Hubble Space Telescope takes deepest image of the universe ever

NASA's Hubble Space Telescope has taken some of the most amazing photographs of space over the years that I've ever seen. NASA has announced the unveiling of the deepest image of the universe ever snapped. The photograph you see below is called the eXtreme Deep Field or XDF.

The photograph was assembled by combining 10 years worth of NASA Hubble space telescope photographs taken of a specific patch of sky in the center of the original Hubble Ultra Deep Field. NASA reports that the photograph represents a small fraction of the angular diameter of the full moon. The photograph is of a small area of space in the consolation Fornax and shows about 5,500 galaxies.
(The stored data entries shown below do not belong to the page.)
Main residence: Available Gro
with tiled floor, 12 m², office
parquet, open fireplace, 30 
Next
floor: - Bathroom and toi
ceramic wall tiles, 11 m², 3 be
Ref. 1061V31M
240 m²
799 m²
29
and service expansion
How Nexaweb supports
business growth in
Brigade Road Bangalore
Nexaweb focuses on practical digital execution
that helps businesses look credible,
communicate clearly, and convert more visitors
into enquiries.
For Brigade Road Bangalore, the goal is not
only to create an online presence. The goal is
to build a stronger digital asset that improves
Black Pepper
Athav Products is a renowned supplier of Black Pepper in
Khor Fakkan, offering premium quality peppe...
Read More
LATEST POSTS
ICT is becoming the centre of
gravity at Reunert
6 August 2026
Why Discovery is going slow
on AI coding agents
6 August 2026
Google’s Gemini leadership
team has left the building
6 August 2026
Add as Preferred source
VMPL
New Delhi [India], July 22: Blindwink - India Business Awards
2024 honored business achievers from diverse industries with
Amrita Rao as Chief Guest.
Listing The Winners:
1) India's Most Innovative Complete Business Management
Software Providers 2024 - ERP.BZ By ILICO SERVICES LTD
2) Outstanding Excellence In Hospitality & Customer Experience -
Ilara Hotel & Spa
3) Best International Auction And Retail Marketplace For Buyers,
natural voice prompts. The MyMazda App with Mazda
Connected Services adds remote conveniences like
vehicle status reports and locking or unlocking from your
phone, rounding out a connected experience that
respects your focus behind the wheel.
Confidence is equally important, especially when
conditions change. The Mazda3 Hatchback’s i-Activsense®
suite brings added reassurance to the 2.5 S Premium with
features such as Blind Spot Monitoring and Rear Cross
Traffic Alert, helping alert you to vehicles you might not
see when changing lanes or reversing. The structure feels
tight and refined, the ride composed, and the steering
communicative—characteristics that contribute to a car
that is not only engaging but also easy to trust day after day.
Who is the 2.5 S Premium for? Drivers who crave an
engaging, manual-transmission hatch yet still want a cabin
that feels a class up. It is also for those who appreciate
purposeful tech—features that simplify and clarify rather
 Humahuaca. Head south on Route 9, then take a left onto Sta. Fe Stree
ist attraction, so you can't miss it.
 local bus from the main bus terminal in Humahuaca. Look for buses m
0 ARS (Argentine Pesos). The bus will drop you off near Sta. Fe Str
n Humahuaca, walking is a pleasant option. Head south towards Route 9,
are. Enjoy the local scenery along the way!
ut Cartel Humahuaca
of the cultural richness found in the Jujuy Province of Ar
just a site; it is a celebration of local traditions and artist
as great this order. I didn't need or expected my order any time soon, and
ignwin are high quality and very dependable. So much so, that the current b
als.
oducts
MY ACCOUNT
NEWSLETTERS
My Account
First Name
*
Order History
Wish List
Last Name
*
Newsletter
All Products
The data used to create this new image was collected in 2003 and 2004. The telescope collected faint traces of light over many hours of observation to reveal the thousands of galaxies you see in the photograph. The faintest galaxies in this photograph have a light output one ten-billionth the brightness of what we can see with the naked eye.

The data used to construct these photographs was taken over a period of 50 days with the total exposure time of 2,000,000 seconds. NASA used more than 2000 images of the same field taken using Hubble's Advanced Camera for Surveys in the Wide Field Camera 3. When you look at the second image showing the tiny slice of sky the first image represents, it's simply amazing.